TASK REQUIREMENTS:
For each record here, output an exact copy.

───

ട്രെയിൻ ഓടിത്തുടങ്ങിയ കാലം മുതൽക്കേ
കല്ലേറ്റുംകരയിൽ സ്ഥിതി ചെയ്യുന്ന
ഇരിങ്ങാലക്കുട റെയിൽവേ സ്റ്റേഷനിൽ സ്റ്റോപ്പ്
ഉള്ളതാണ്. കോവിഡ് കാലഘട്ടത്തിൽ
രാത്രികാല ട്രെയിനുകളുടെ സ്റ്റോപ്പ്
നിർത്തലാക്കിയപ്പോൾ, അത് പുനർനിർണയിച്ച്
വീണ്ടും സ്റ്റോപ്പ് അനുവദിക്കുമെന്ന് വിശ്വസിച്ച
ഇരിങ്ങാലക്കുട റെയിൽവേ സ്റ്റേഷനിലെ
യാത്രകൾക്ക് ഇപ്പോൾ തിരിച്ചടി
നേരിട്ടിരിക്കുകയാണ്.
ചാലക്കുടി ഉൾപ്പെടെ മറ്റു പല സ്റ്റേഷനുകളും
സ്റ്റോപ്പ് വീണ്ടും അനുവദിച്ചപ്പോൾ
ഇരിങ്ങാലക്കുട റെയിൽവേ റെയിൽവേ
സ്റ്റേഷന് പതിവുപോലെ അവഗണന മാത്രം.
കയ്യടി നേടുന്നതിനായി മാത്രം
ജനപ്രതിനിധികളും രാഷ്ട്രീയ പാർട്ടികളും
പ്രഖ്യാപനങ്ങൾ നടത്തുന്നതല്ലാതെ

───

FINISHED TASK:
ട്രെയിൻ ഓടിത്തുടങ്ങിയ കാലം മുതൽക്കേ
കല്ലേറ്റുംകരയിൽ സ്ഥിതി ചെയ്യുന്ന
ഇരിങ്ങാലക്കുട റെയിൽവേ സ്റ്റേഷനിൽ സ്റ്റോപ്പ്
ഉള്ളതാണ്. കോവിഡ് കാലഘട്ടത്തിൽ
രാത്രികാല ട്രെയിനുകളുടെ സ്റ്റോപ്പ്
നിർത്തലാക്കിയപ്പോൾ, അത് പുനർനിർണയിച്ച്
വീണ്ടും സ്റ്റോപ്പ് അനുവദിക്കുമെന്ന് വിശ്വസിച്ച
ഇരിങ്ങാലക്കുട റെയിൽവേ സ്റ്റേഷനിലെ
യാത്രകൾക്ക് ഇപ്പോൾ തിരിച്ചടി
നേരിട്ടിരിക്കുകയാണ്.
ചാലക്കുടി ഉൾപ്പെടെ മറ്റു പല സ്റ്റേഷനുകളും
സ്റ്റോപ്പ് വീണ്ടും അനുവദിച്ചപ്പോൾ
ഇരിങ്ങാലക്കുട റെയിൽവേ റെയിൽവേ
സ്റ്റേഷന് പതിവുപോലെ അവഗണന മാത്രം.
കയ്യടി നേടുന്നതിനായി മാത്രം
ജനപ്രതിനിധികളും രാഷ്ട്രീയ പാർട്ടികളും
പ്രഖ്യാപനങ്ങൾ നടത്തുന്നതല്ലാതെ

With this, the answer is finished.